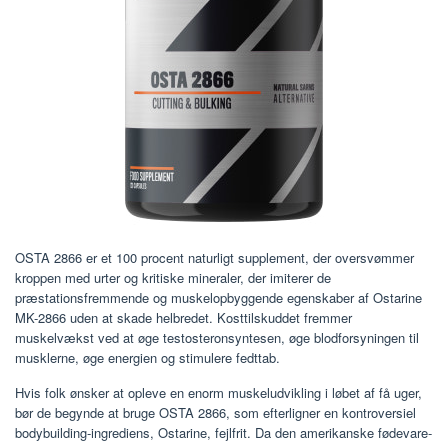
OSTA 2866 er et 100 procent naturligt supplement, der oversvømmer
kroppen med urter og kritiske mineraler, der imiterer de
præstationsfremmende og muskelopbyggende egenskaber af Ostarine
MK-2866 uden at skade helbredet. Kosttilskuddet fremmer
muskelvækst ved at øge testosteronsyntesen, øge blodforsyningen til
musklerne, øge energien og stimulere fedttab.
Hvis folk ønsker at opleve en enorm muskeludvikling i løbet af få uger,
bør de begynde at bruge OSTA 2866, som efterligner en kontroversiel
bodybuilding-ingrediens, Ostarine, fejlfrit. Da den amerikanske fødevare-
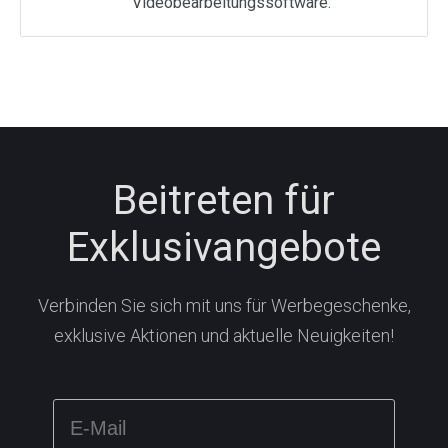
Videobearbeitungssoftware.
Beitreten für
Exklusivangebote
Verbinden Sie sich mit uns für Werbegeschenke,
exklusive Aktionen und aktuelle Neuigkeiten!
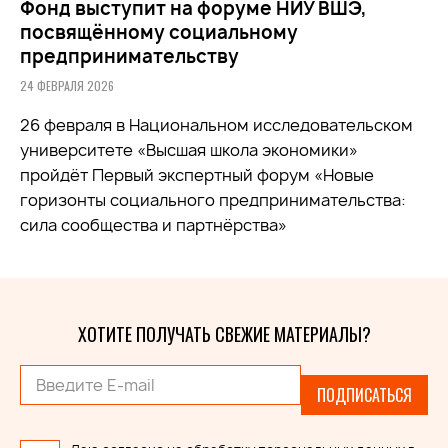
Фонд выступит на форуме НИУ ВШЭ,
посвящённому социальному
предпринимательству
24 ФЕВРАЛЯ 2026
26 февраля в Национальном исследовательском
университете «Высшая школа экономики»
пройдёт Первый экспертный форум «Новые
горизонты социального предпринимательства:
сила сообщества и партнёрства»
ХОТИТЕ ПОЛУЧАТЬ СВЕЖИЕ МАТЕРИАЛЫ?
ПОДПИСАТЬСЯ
--
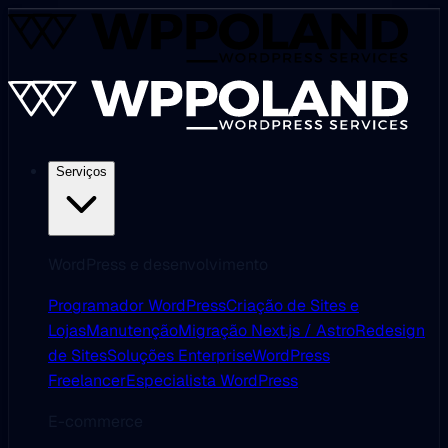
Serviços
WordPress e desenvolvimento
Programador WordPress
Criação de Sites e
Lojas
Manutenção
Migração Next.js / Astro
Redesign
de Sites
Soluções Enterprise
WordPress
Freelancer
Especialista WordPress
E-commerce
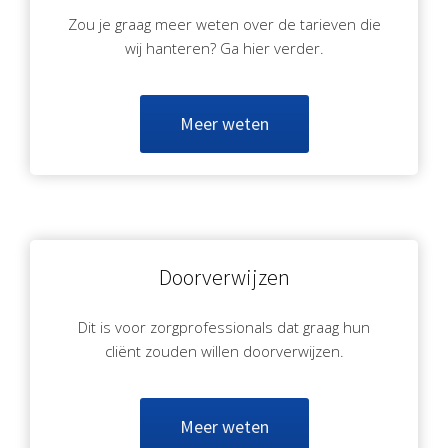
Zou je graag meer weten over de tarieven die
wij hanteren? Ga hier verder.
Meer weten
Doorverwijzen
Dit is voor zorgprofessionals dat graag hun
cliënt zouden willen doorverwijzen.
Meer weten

Problem to solve » Word for word, restate the lines above from the line containing "26 февраля в Национальном исследовательском" through the line containing "ПОДПИСАТЬСЯ", with both included and nothing else.

Exercise output »
26 февраля в Национальном исследовательском
университете «Высшая школа экономики»
пройдёт Первый экспертный форум «Новые
горизонты социального предпринимательства:
сила сообщества и партнёрства»
ХОТИТЕ ПОЛУЧАТЬ СВЕЖИЕ МАТЕРИАЛЫ?
ПОДПИСАТЬСЯ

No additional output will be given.